#### Kutipan Halaman
○ ○ ○

TENTANG DHIHAR
35. Tentang
Dhihar.
Dhihar
terambil dari kata dhahrun (punggung). Di jaman jahiliyah, apabila suami
mengatakan kepada istrinya, “Kamu bagiku seperti punggung ibuku”, maka yang
demikian itu sudah dianggap sama dengan menthalaq istrinya. Tentang hal ini
Allah SWT menurunkan firman-Nya sebagai berikut :
قَدْ سَمِعَ اللهُ قَوْلَ الَّتِيْ تُجَادِلُكَ فِيْ زَوْجِهَا وَ
تَشْتَكِيْ اِلَى اللهِ وَ اللهُ يَسْمَعُ تَحَاوُرَكُمَا، اِنَّ اللهَ سَمِيْعٌ
بَصِيْرٌ. المجادلة:1
Sesungguhnya
Allah telah mendengar perkataan wanita yang memajukan gugatan kepada kamu
tentang suaminya, dan mengadukan (halnya) kepada Allah. Dan Allah mendengar soal
jawab antara kamu berdua. Sesungguhnya Allah Maha Mendengar lagi Maha Melihat
(1).
الَّذِيْنَ يُظهِرُوْنَ مِنْكُمْ مّنْ نّسَآئِهِمْ مَّا هُنَّ
اُمَّهتِهِمْ، اِنْ اُمَّهتُهُمْ اِلاَّ الّئِيْ وَلَدْنَهُمْ، وَ اِنَّهُمْ
لَيَقُوْلُوْنَ مُنْكَرًا مّنَ اْلقَوْلِ وَزُوْرًا، وَ اِنَّ اللهَ لَعَفُوٌّ
غَفُوْرٌ. . المجادلة:2
Orang-orang
yang mendzihar istrinya diantara kamu, (menganggap istrinya sebagai ibunya,
padahal) tiadalah istri mereka itu ibu mereka. Ibu-ibu mereka tidak lain
hanyalah wanita yang melahirkan mereka. Dan sesungguhnya mereka sungguh-sungguh
mengucapkan suatu perkataan yang munkar dan dusta. Dan sesungguhnya Allah Maha
Pemaaf lagi Maha Pengampun (2).

○ ○ ○

#### Data yang Diberikan

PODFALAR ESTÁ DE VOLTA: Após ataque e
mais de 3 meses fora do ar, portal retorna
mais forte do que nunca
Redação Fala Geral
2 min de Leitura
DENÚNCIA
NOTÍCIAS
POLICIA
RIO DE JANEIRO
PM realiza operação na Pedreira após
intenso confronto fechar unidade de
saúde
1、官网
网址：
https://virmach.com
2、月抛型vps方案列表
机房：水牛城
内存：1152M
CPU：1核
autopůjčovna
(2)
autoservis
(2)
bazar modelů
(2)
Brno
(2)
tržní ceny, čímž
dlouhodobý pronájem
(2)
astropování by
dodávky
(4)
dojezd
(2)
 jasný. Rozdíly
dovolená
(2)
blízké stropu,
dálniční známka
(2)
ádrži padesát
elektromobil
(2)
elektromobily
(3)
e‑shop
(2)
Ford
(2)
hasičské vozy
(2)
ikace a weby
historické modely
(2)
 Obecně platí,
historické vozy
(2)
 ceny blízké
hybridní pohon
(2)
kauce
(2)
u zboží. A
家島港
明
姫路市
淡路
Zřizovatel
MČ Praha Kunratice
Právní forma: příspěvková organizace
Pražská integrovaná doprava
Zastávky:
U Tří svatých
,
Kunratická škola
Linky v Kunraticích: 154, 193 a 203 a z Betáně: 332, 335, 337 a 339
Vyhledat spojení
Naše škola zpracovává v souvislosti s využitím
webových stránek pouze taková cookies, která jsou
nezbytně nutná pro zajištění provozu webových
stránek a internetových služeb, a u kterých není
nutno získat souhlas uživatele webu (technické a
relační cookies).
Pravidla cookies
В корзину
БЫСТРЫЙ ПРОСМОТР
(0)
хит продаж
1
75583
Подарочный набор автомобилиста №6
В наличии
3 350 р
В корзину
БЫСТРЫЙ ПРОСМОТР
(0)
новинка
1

○ ○ ○

#### Bagian Latihan
1. Salin kata demi kata bagian teks tentang dhihar, mulai dari "الَّذِيْنَ يُظهِرُوْنَ مِنْكُمْ" dan berakhir pada "Maha Pengampun (2).".
2. Tuliskan lanjutan teks tentang dhihar setelah kalimat terakhirnya.
Catatan-catatan tersebut merupakan bahan tersendiri yang terpisah dari teks tentang dhihar.

#### Jawaban Latihan
1.
الَّذِيْنَ يُظهِرُوْنَ مِنْكُمْ مّنْ نّسَآئِهِمْ مَّا هُنَّ
اُمَّهتِهِمْ، اِنْ اُمَّهتُهُمْ اِلاَّ الّئِيْ وَلَدْنَهُمْ، وَ اِنَّهُمْ
لَيَقُوْلُوْنَ مُنْكَرًا مّنَ اْلقَوْلِ وَزُوْرًا، وَ اِنَّ اللهَ لَعَفُوٌّ
غَفُوْرٌ. . المجادلة:2
Orang-orang
yang mendzihar istrinya diantara kamu, (menganggap istrinya sebagai ibunya,
padahal) tiadalah istri mereka itu ibu mereka. Ibu-ibu mereka tidak lain
hanyalah wanita yang melahirkan mereka. Dan sesungguhnya mereka sungguh-sungguh
mengucapkan suatu perkataan yang munkar dan dusta. Dan sesungguhnya Allah Maha
Pemaaf lagi Maha Pengampun (2).

2.
وَ الَّذِيْنَ يُظهِرُوْنَ مِنْ نّسَآئِهِمْ ثُمَّ يَعُوْدُوْنَ لِمَا
قَالُوْا فَتَحْرِيْرُ رَقَبَةٍ مّنْ قَبْلِ اَنْ يَّتَمَآسَّا، ذلِكُمْ
تُوْعَظُوْنَ بِه، وَ اللهُ بِمَا تَعْمَلُوْنَ خَبِيْرٌ. . المجادلة:3
Dan
orang-orang yang mendhihar istri-istri mereka, kemudian mereka hendak menarik
kembali apa yang telah mereka ucapkan, maka (wajib atasnya) memerdekakan seorang
budak sebelum kedua suami istri itu bercampur. Demikianlah yang diajarkan
kepadamu, dan Allah Maha Mengetahui apa yang kamu kerjakan. (3)
فَمَنْ لَّمْ يَجِدْ فَصِيَامُ شَهْرَيْنِ مُتَتَابِعَيْنِ مِنْ قَبْلِ
اَنْ يَّتَمَآسَّا، فَمَنْ لَّمْ يَسْتَطِعْ فَاِطْعَامُ سِتِّيْنَ مِسْكِيْنًا،
ذلِكَ لِتُؤْمِنُوْا بِاللهِ وَ رَسُوْلِه، وَ تِلْكَ حُدُوْدُ اللهِ، وَ
لِلْكفِرِيْنَ عَذَابٌ اَلِيْمٌ. المجادلة:4
Barangsiapa
yang tidak mendapatkan (budak), maka (wajib atasnya) berpuasa dua bulan
berturut-turut sebelum keduanya bercampur. Maka siapa yang tidak kuasa (wajiblah
atasnya) memberi makan enam puluh orang miskin. Demikianlah supaya kamu beriman
kepada Allah dan Rasul-Nya. Dan itulah hukum-hukum Allah, dan bagi orang kafir
ada siksa yang sangat pedih (4).
[QS. Al-Mujadalah]
Asbabun
Nuzul ayat ini sehubungan dengan persoalan seorang wanita yang bernama Khaulah
binti Tsa’labah yang telah didhihar suaminya (Aus bin Shamit), yaitu dengan
mengatakan kepada istrinya, “Kamu bagiku sudah seperti punggung ibuku”.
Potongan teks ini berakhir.